The issue is whether a State agency which, pursuant to statute, leases apartments in a State-aided but otherwise private project in order to sublease them with rental subsidies to low-income tenants, may, without explanation, refuse to renew a tenant’s sublease. Where State involvement is so dominant^ it may not be arbitrary or capricious. Petitioners, subtenants, although they do not have a “right” to renewal of their subleases, may not be denied renewal without rational cause. Consequently, they should have an opportunity to be heard in order to explain or negative the purported cause for denial.
The over-all apartment project was State assisted, partially tax-exempt, constructed and operated by a State-supervised, private, limited profit housing company under the so-called Mitchell-Lama Act (L. 1961, ch. 803; Private Housing Finance Law, §§ 10-37). Although the capital structure of the project owner is not disclosed, the owner could, under the Mitchell-Lama Act, secure State or municipal loans (§§ 22-23). The State must approve the maximum rental rate fixed before construction and may, under certain circumstances, vary the rental rate (§ 31). Under section 44-a, the New York State Housing Finance Agency leased 20% of the project apartments at the standard rental fixed for all tenants, less adjustments for additional tax exemption allowed because the 20% portion is treated as if it were public housing (§ 33, subd. 2; § 44-a, subd. 1). It sublet these apartments at a lower rental to low-income tenants such as petitioners. Thus, petitioners obtained an apartment by sublease from the State agency at a rental of $133.68 per month and the State agency paid $203.50 per month to the landlord.

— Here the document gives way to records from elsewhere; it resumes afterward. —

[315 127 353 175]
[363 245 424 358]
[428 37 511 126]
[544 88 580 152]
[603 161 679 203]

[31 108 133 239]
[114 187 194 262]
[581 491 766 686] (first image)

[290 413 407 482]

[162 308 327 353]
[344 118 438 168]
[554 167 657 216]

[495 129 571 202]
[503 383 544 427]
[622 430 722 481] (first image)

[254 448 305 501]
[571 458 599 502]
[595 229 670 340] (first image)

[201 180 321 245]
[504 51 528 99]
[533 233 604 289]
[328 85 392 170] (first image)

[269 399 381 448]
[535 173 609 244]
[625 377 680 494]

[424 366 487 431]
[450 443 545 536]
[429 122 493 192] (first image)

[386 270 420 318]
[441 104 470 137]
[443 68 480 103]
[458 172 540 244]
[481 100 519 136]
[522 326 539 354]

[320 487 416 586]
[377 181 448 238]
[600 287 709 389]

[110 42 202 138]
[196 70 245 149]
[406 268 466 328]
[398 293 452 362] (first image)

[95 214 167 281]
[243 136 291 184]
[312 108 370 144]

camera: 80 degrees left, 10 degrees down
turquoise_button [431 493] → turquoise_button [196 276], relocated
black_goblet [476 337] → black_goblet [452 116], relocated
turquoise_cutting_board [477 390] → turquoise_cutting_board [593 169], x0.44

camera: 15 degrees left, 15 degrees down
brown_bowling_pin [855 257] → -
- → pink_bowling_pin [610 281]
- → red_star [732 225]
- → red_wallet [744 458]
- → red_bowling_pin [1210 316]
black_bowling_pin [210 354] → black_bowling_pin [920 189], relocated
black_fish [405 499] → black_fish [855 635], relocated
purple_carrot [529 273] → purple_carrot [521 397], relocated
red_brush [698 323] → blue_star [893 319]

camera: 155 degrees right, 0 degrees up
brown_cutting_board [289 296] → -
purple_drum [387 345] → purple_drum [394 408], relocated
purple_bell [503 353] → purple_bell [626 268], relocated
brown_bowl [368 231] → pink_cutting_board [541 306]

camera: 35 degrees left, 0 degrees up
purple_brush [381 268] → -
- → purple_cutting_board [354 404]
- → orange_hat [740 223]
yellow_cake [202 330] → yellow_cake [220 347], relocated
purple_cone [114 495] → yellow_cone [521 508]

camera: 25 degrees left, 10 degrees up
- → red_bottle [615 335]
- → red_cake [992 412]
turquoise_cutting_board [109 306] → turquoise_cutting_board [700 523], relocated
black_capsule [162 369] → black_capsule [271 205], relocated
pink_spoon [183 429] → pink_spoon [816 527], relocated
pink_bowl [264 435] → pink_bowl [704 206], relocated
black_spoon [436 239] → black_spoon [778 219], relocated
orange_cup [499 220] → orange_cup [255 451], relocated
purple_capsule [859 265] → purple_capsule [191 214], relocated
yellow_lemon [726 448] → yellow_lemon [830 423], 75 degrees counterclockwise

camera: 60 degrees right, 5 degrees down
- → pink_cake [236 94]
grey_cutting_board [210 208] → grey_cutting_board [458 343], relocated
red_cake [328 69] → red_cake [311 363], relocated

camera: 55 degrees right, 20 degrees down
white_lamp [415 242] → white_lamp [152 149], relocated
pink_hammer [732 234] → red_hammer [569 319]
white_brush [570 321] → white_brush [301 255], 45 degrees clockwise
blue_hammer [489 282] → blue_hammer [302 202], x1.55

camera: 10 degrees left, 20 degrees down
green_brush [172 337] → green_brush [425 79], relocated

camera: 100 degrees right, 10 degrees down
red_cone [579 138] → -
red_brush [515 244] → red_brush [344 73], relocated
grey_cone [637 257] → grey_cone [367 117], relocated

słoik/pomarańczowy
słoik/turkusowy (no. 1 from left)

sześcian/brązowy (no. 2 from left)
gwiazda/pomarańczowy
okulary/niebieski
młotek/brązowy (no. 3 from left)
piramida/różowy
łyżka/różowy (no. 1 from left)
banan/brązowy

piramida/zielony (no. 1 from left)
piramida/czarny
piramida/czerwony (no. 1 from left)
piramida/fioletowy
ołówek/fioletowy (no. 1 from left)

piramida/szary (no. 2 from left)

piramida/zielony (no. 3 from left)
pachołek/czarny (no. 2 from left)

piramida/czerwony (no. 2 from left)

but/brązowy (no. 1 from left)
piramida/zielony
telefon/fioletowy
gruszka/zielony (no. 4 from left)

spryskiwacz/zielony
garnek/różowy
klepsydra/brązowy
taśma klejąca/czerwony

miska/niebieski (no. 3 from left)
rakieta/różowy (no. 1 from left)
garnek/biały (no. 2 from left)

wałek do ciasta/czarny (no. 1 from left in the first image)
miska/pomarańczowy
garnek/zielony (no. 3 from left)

The State agency made up the difference between the petitioners’ rental and the rental the State agency paid as lessee. The sublease to petitioners was of three years’ duration. For insufficiently disclosed reasons the State agency *318refused to renew, although it is stated that the refusal was at the request of the project owner.
The short of the matter is that petitioners are direct subtenants of the State. The rights of tenants directly renting from the project owner, whatever those rights may be, are not at issue. The State, through the State agency, is petitioners’ only lessor. Petitioners are entitled to the same treatment as other individuals who are the direct subjects of State action, namely, the assurance, implemented by the right to a hearing which need consist of no more than an opportunity to deny or explain, that the State has not acted arbitrarily or capriciously. The test is the limited one of arbitrariness and does not involve a full evidentiary hearing or the full scope review of administrative quasi-judicial action which must be supported by substantial evidence (see Matter of Colton v. Berman, 21 N Y 2d 322, 329). It is well established that State action in connection with the granting or withholding "óf services or interests, even if normally extended by private enterprises not subject to regulation, may not be exercised arbitrarily (e.g., Matter of Vinson v. Greenburgh Housing Auth., 29 A D 2d 338, 340-341, affd. 27 N Y 2d 675; cf. Thorpe v. Housing Auth., 386 U. S. 670; Holmes v. New York City Housing Auth., 398 F. 2d 262, 264—265; Ruffin v. Housing Auth. of New Orleans, 301 F. Supp. 251, 253-254).
That the State leases rather than owns the apartments it sublets is of no significance. A post office would be no less a government activity because occupying rented rather than owned premises.
This should dispose of the .matter. However, even where direct State operation is not involved but only supportive or interrelated State action, arbitrariness is forbidden. Thus it was held in Burton v. Wilmington Parking Auth. (365 U. S. 715, 725) that where the State “has so far insinuated itself into a position of interdependence ” with a program or project, the program or project “ cannot be considered to have been so ‘ purely private ’ as to fall without the scope of the Fourteenth Amendment.” Providing low rental housing for persons with low income is a State concern (see N. Y. Const., art. XVIII; Private Housing Finance Law, §§ 11, 41). The project owner received tax exemption, and its activities were, pursuant to *319statute, overseen by the State. The conclusion of State involvement is all the greater where the State’s rental, which to begin with was under a State-established ceiling, was decreased by an additional tax exemption because the subleasing program is treated for such purposes as public housing (§ 33, subd. 2; § 44-a, subd. 1). Moreover, as noted, the sublease is granted or withheld by the State, the State sets the petitioners’ rental and makes up the difference in State funds between the petitioners’ rental and the State’s. The ingredients of State action are remarkable and multiple, indeed overwhelming.
Accordingly, the order should be reversed, with costs, and the petition granted to the extent of remanding the matter to the State agency to give the petitioners a limited hearing after advising them of the reasons for refusing to give them a renewal lease.